Gelet op het bovenstaande acht het hof het openbaar ministerie ontvankelijk in de vervolging van verdachte en wordt het verweer in al zijn onderdelen verworpen."

3.3. Bij de beoordeling van het middel staat voorop dat geen rechtsregel eraan in de weg staat dat de politie anonieme informatie gebruikt als startinformatie voor een opsporingsonderzoek (vgl. HR 13 juni 2006, LJN AV4179, NJ 2006, 346).

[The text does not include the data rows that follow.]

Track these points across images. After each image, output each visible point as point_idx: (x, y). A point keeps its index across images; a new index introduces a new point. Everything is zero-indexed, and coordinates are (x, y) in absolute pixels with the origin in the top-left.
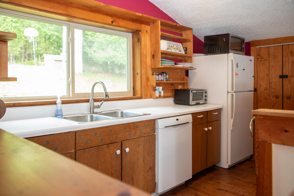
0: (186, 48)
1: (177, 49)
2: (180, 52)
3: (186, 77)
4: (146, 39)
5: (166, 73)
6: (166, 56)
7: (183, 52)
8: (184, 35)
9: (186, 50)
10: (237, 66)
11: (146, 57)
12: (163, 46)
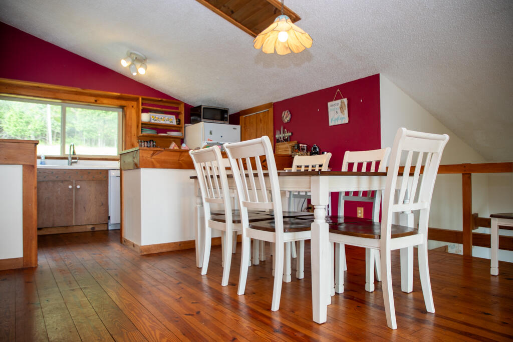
1: (169, 120)
2: (171, 123)
4: (132, 113)
5: (153, 141)
6: (146, 125)
7: (175, 123)
8: (180, 107)
9: (179, 121)
10: (211, 133)
11: (131, 127)
12: (145, 117)
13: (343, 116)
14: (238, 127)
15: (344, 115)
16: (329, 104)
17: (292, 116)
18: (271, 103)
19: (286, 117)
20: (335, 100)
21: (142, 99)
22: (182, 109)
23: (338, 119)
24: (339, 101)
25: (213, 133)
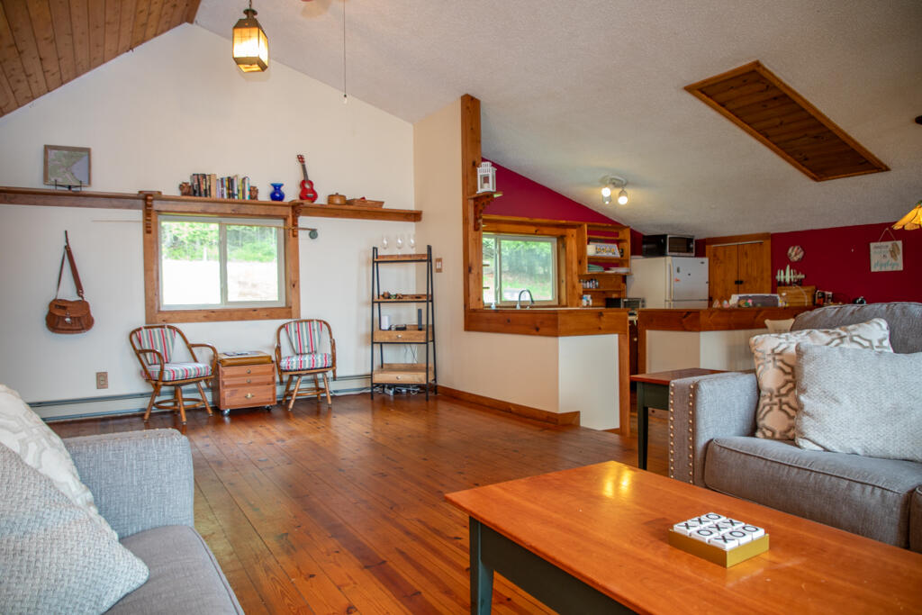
0: (622, 250)
1: (610, 251)
2: (614, 256)
3: (622, 284)
4: (572, 244)
5: (594, 280)
6: (594, 261)
7: (618, 255)
8: (620, 233)
9: (622, 252)
10: (678, 271)
11: (572, 263)
12: (591, 250)
13: (893, 261)
14: (706, 260)
15: (896, 259)
16: (872, 245)
17: (805, 254)
18: (768, 234)
19: (795, 253)
20: (881, 241)
21: (588, 226)
22: (626, 235)
23: (886, 265)
24: (889, 244)
25: (681, 270)
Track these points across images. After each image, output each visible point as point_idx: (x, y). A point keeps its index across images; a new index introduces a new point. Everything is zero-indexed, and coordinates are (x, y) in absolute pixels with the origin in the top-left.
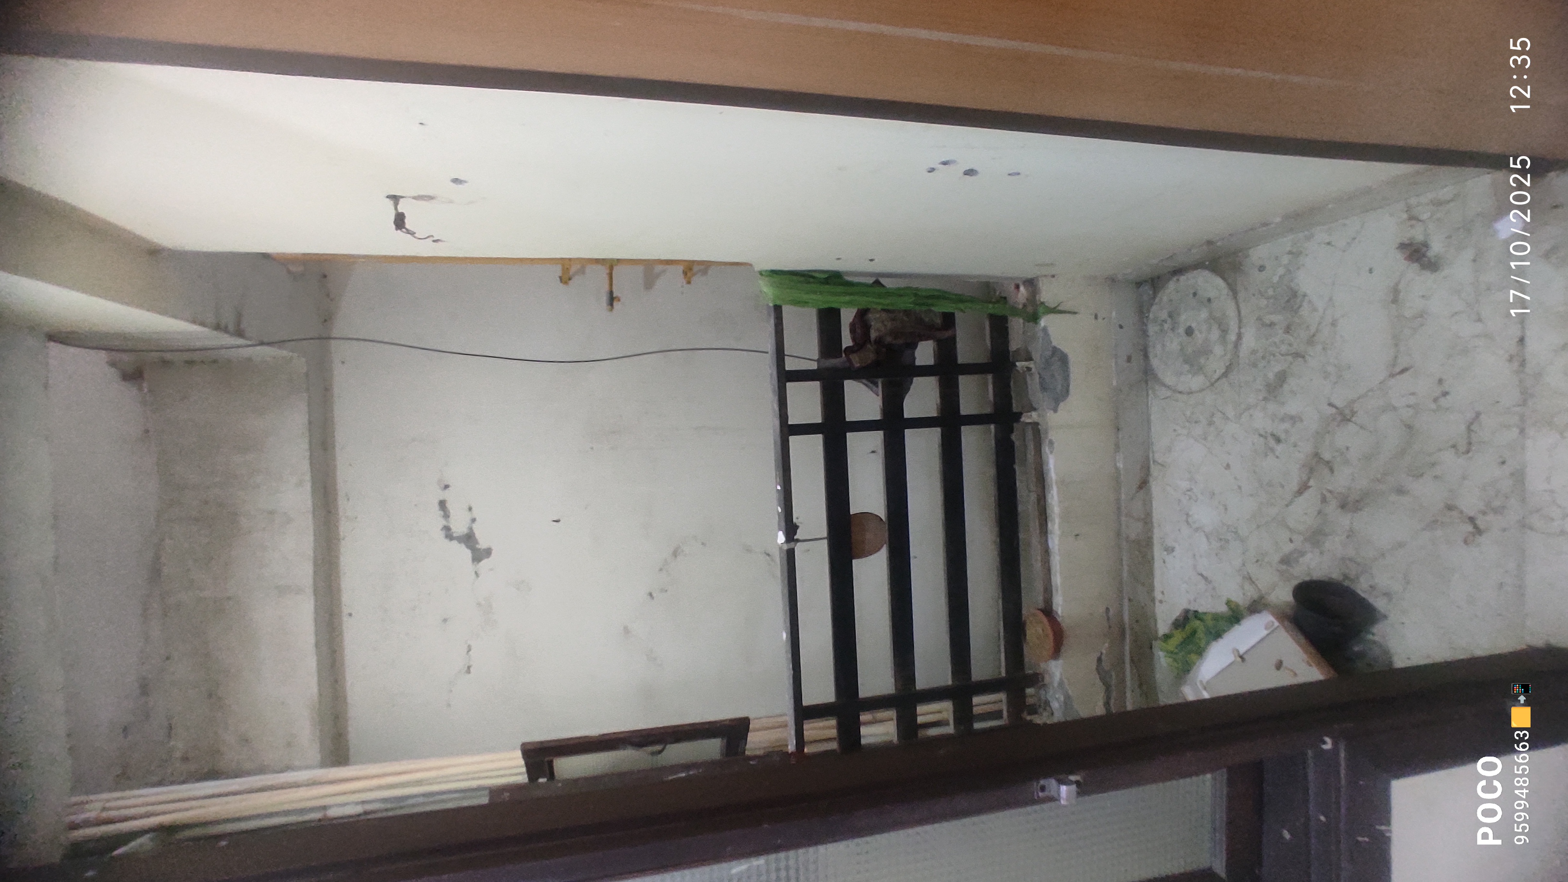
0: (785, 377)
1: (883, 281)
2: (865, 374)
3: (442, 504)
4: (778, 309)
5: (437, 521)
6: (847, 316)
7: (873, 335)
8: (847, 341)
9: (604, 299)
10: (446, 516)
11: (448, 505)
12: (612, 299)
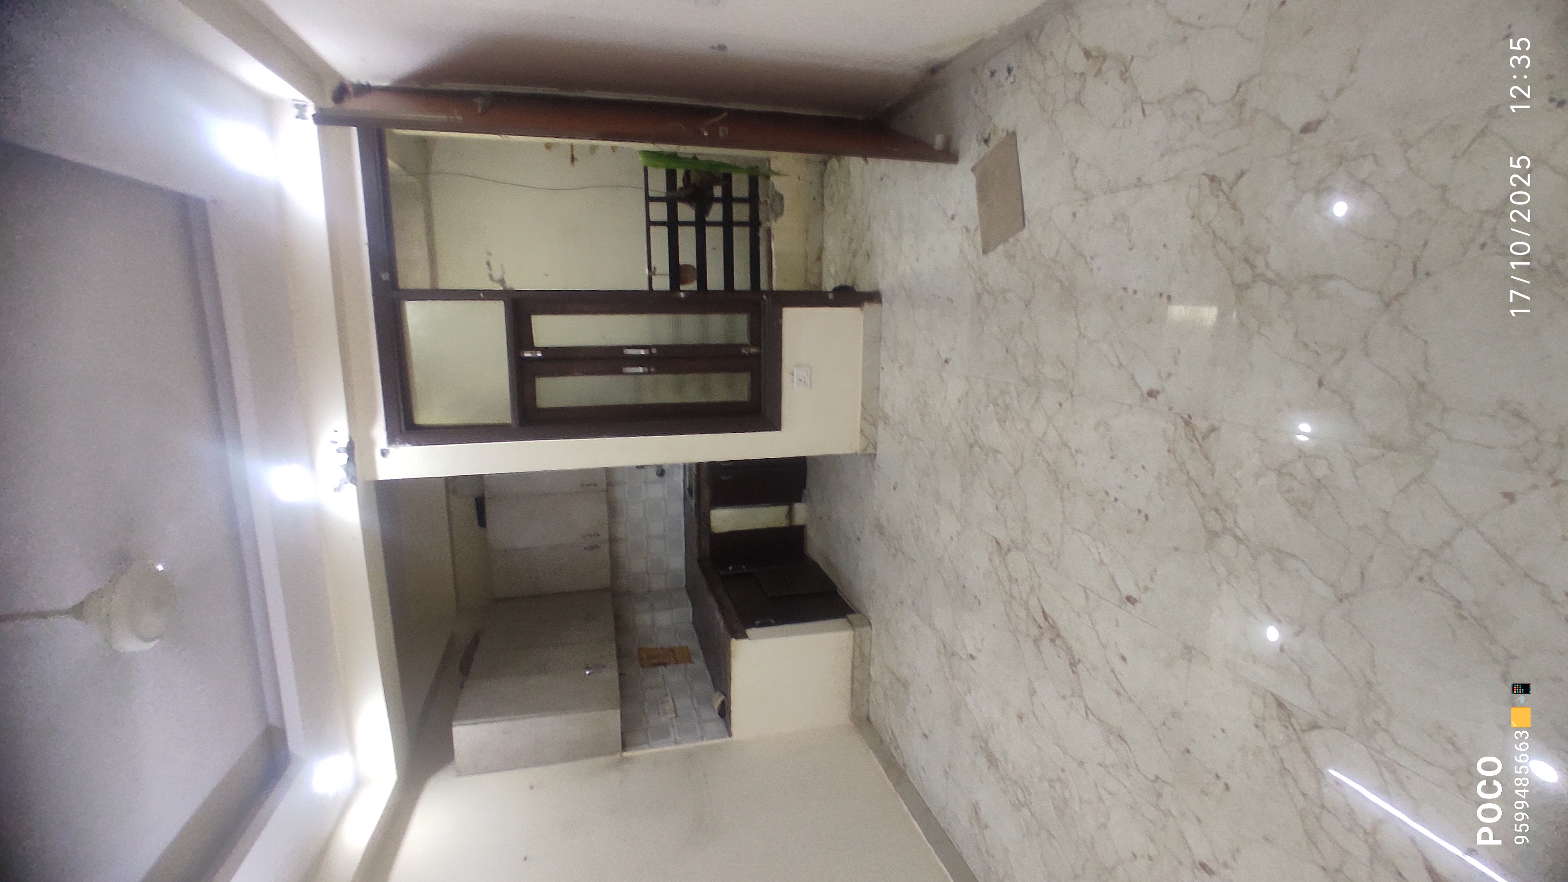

3.4. Gelet hierop en op de door het Hof vastgestelde omstandigheden zoals weergegeven onder 3.2 geeft het oordeel van het Hof dat de informatie van MMA en de gegevens verkregen uit het door de politie verrichte nadere onderzoek een voldoende grondslag hebben gevormd voor een verdenking van overtreding van de Opiumwet op basis waarvan toepassing kon worden gegeven aan art. 9, eerste lid aanhef en onder b, Opiumwet niet blijk van een onjuiste rechtsopvatting. Het is evenmin onbegrijpelijk.

3.5. Het middel faalt.

4. Slotsom

Nu het middel niet tot cassatie kan leiden, terwijl de Hoge Raad ook geen grond aanwezig oordeelt waarop de bestreden uitspraak ambtshalve zou behoren te worden vernietigd, moet het beroep worden verworpen.

5. Beslissing

De Hoge Raad verwerpt het beroep.

Dit arrest is gewezen door de vice-president G.J.M. Corstens als voorzitter, en de raadsheren J.W. Ilsink en W.M.E. Thomassen, in bijzijn van de waarnemend griffier L.J.J. Okker-Braber, en uitgesproken op 22 januari 2008.